*TASK DESCRIPTION*. When a line of the records below contains the string "ediciones", copy that whole line.

[Collected data]
----------------

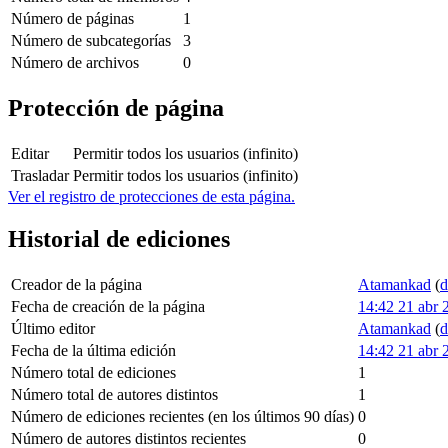
Número de páginas
1
Número de subcategorías
3
Número de archivos
0
Protección de página
Editar
Permitir todos los usuarios (infinito)
Trasladar
Permitir todos los usuarios (infinito)
Ver el registro de protecciones de esta página.
Historial de ediciones
Creador de la página
Atamankad
(
d
Fecha de creación de la página
14:42 21 abr 
Último editor
Atamankad
(
d
Fecha de la última edición
14:42 21 abr 
Número total de ediciones
1
Número total de autores distintos
1
Número de ediciones recientes (en los últimos 90 días)
0
Número de autores distintos recientes
0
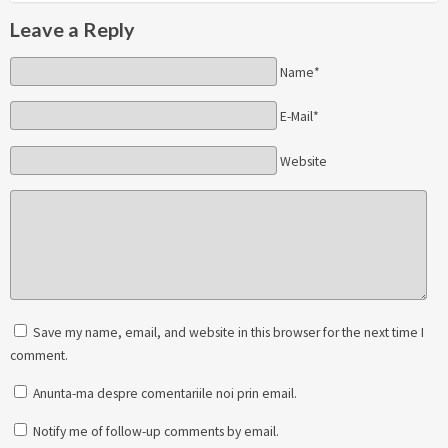
Leave a Reply
Name*
E-Mail*
Website
Save my name, email, and website in this browser for the next time I
comment.
Anunta-ma despre comentariile noi prin email.
Notify me of follow-up comments by email.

----------------

*SOLVED EXERCISE*.
Historial de ediciones
Número total de ediciones
Número de ediciones recientes (en los últimos 90 días)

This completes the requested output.